_Document segment_.
== Segment start ==

Human Archive, a Silicon Valley-based startup founded by researchers from University of California, Berkeley and Stanford University, announced it has raised $8.2 million in funding to build infrastructure for collecting real-world training data for robots and physical AI systems, according to TechCrunch. The funding round included backing from Wing Venture Capital, NVP Capital, Y Combinator, and angel investors associated with OpenAI, Nvidia, Google, Meta, Mercor, AfterQuery, BAIR, SAIL, and Brad Boa.
The company is partnering with businesses in India’s growing home services, hotel, and restaurant sectors to collect egocentric, first-person video and sensor data for training robots. Workers wear specially designed caps equipped with cameras, along with other devices such as tactile gloves, wrist cameras, and full-body motion-capture suits to capture synchronized RGB-D imagery, motion data, and tactile force data.
Human Archive said it currently has more than 1,000 active headsets deployed across multiple locations and over 50 different devices collecting various forms of training data. The startup believes combining video with motion and tactile information creates more valuable datasets for robotics and physical AI labs than video alone.
The company was founded by Samay Maini, Rushil Agarwal, Shloke Patel, and Raj Patel, with Raj Patel serving as CEO. The founders have backgrounds in robotics, hardware, and tactile data research.
Human Archive said its core thesis is that robotics companies and frontier AI labs face a major shortage of high-quality real-world training data showing humans performing everyday physical work. The company sees India’s rapidly expanding gig economy as a scalable source for collecting that data.
The startup said it works with smaller service providers to offer consumers discounted home services in exchange for agreeing to data collection during visits. Alternatively, customers can pay the standard price for unrecorded service sessions. Human Archive said recordings can also help resolve disputes related to service quality.

== Segment end ==

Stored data

== Segment start ==

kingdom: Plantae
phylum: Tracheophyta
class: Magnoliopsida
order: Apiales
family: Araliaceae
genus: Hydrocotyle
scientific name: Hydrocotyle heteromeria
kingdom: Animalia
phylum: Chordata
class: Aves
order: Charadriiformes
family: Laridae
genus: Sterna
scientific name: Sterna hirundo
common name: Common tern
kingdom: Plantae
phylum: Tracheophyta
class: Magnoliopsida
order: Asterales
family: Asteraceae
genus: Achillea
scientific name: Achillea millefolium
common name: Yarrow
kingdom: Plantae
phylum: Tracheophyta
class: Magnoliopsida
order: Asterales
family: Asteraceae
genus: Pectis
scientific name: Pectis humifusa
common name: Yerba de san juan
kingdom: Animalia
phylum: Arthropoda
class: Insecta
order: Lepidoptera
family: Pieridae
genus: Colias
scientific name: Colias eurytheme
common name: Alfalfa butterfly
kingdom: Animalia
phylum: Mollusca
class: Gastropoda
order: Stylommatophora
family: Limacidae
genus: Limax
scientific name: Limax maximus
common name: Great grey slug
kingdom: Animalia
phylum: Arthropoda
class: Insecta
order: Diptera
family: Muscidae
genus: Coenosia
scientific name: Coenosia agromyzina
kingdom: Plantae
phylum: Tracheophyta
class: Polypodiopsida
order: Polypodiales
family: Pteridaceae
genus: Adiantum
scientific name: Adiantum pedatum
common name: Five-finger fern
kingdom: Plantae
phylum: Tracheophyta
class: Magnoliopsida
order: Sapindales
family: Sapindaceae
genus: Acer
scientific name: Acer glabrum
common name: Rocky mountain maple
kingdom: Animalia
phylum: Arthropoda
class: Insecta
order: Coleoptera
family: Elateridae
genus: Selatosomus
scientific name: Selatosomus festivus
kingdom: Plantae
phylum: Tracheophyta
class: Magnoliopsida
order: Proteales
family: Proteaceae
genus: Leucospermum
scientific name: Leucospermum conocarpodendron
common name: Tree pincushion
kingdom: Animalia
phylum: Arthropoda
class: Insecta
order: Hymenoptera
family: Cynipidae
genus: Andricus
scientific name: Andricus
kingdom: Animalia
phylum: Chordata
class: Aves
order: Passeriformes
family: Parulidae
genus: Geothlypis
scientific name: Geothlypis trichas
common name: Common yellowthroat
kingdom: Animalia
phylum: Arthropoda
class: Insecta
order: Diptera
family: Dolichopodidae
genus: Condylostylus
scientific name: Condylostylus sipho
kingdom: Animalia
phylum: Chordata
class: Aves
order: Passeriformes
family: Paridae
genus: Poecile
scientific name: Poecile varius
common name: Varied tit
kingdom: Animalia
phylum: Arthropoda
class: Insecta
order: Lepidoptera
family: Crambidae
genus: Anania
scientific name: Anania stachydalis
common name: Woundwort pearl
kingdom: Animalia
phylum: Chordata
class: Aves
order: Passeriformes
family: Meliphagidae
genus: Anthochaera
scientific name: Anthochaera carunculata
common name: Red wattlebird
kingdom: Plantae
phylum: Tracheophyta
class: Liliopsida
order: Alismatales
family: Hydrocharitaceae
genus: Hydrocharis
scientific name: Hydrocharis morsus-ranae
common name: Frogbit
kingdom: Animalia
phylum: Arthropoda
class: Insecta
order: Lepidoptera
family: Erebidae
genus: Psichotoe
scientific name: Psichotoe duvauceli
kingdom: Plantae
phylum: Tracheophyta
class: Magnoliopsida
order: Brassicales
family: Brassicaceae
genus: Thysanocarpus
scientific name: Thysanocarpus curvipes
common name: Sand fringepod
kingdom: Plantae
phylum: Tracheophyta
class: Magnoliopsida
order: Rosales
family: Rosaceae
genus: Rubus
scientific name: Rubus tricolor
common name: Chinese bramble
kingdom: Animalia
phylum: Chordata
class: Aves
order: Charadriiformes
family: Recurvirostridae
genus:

== Segment end ==

_Requirement 1_.
According to the Human Archive article, how much funding did the startup raise?
_Requirement 2_.
Do these statements agree with the Human Archive article? (a) Workers wear caps fitted with cameras. (b) Samay Maini serves as CEO. (c) Customers who decline recording must pay more than the standard price.
_Requirement 3_.
Carry the Human Archive article forward from its last sentence.
The records play no part in this work.

_Exercise result 1_.
$8.2 million.

_Exercise result 2_.
(a) Yes: "Workers wear specially designed caps equipped with cameras."
(b) No: "with Raj Patel serving as CEO."
(c) No: "customers can pay the standard price for unrecorded service sessions."

_Exercise result 3_.
The company pays workers a base rate of approximately $1 per hour for participating in data collection efforts. Human Archive said competitors in the space often pay more, but the company believes its local operational presence in India helps lower costs.
Human Archive said its contracts comply with India’s Digital Personal Data Protection Act, adding that workers and consumers are presented with privacy notices and consent disclosures that explain how their data is collected and processed. The company also said all collected footage is anonymized and faces are blurred in recordings.
The startup is also expanding beyond India into Southeast Asia and the United States. Human Archive said it is building a platform that would allow individuals globally to participate in data collection and earn income, while also exploring early pilot programs in the U.S. for services such as cleaning and cooking, tied to robotics data-collection initiatives.
Human Archive said it is additionally developing methods to fine-tune AI models using its internally collected datasets and test those models on robots to demonstrate the effectiveness of the training data to prospective customers.